Findings: Between Dec 29, 2017, and Jan 5, 2022, 386 patients (mean age 33·6 years [SD 13·2]; 179 [46%] female, 207 [54%] male) were randomised: 193 to the top-down group and 193 to the accelerated step-up group. Median time from diagnosis to trial enrolment was 12 days (range 0-191). Primary outcome data were available for 379 participants (189 in the top-down group; 190 in the accelerated step-up group). There was no biomarker-treatment interaction effect (absolute difference 1 percentage points, 95% CI -15 to 15; p=0·944). Sustained steroid-free and surgery-free remission was significantly more frequent in the top-down group than in the accelerated step-up group (149 [79%] of 189 patients vs 29 [15%] of 190 patients, absolute difference 64 percentage points, 95% CI 57 to 72; p<0·0001). There were fewer adverse events (including disease flares) and serious adverse events in the top-down group than in the accelerated step-up group (adverse events: 168 vs 315; serious adverse events: 15 vs 42), with fewer complications requiring abdominal surgery (one vs ten) and no difference in serious infections (three vs eight).

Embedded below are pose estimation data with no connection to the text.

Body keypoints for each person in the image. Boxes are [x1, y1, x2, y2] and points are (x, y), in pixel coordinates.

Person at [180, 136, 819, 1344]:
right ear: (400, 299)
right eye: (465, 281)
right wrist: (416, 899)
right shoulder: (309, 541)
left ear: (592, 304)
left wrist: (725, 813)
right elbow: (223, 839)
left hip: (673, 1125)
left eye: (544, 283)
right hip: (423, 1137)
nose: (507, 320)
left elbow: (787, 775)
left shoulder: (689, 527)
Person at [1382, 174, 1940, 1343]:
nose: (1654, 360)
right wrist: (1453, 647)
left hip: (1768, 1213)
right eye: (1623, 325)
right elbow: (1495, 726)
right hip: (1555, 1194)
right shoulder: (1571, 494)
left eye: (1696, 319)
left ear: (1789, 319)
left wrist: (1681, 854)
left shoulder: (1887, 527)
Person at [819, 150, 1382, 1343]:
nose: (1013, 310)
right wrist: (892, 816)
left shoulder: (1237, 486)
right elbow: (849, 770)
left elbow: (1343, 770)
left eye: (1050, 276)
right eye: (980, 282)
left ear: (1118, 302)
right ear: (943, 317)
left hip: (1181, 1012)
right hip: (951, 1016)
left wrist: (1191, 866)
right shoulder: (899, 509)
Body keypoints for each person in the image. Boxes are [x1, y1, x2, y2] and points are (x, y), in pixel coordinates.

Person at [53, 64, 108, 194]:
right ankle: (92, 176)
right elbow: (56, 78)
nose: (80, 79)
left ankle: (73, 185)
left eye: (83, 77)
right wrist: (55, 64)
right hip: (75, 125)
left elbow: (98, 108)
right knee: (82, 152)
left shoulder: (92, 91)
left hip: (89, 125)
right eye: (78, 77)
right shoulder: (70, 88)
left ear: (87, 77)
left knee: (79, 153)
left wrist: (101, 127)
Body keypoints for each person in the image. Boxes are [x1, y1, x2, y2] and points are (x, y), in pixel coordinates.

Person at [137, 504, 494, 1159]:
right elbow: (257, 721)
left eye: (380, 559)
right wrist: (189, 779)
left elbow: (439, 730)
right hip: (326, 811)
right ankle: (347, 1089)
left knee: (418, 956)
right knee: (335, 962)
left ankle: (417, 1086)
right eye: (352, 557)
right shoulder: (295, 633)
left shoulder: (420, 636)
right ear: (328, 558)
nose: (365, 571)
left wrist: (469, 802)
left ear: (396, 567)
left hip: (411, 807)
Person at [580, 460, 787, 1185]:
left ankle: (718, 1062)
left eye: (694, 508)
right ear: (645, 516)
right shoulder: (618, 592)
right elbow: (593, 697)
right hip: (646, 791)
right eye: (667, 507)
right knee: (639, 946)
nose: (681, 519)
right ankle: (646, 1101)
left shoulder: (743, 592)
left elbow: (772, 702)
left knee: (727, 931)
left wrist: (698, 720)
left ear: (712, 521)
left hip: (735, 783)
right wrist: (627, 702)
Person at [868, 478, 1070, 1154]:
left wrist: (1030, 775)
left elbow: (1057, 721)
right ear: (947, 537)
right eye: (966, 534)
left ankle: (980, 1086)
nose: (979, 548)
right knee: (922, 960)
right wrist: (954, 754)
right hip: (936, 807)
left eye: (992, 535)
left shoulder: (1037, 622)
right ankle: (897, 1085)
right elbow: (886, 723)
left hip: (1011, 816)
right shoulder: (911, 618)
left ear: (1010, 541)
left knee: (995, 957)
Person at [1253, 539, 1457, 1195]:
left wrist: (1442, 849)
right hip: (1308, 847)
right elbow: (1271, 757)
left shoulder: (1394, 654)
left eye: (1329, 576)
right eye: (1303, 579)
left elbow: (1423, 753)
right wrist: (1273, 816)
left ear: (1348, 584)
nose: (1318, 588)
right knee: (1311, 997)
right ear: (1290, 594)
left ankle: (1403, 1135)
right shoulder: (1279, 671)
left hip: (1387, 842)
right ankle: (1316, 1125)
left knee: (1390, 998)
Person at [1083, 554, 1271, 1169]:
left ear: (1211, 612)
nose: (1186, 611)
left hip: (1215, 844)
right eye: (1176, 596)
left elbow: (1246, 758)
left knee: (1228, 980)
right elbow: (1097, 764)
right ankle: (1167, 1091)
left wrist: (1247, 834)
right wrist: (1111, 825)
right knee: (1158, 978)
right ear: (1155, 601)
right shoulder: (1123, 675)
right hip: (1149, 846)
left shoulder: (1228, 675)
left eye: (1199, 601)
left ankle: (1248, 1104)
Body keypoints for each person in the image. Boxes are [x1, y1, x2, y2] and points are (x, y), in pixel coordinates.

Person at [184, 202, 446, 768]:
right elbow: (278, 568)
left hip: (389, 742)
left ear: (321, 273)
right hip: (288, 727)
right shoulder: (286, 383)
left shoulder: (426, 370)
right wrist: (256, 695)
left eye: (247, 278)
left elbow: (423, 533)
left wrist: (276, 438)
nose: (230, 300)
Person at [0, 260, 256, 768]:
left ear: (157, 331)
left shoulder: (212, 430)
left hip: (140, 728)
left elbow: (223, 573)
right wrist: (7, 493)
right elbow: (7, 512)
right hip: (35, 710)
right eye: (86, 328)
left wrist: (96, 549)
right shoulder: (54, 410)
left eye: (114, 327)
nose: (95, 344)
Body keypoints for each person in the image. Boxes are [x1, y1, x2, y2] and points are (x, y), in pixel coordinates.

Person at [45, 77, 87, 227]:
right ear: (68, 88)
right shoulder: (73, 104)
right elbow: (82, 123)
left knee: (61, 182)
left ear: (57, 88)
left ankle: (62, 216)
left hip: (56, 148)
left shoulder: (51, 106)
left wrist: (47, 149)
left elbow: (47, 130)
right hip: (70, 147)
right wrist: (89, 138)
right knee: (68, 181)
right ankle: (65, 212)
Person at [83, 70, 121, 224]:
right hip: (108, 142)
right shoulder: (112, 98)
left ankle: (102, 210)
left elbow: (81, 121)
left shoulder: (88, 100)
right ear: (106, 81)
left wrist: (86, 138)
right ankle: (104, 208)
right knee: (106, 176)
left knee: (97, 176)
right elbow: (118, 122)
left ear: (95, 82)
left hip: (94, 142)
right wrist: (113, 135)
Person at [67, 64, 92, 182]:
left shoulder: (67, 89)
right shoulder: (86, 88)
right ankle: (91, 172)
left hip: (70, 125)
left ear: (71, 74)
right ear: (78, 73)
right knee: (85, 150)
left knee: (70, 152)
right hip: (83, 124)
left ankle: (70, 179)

Interpretation: Top-down treatment with combination infliximab plus immunomodulator achieved substantially better outcomes at 1 year than accelerated step-up treatment. The biomarker did not show clinical utility. Top-down treatment should be considered standard of care for patients with newly diagnosed active Crohn's disease.

Funding: Wellcome and PredictImmune Ltd.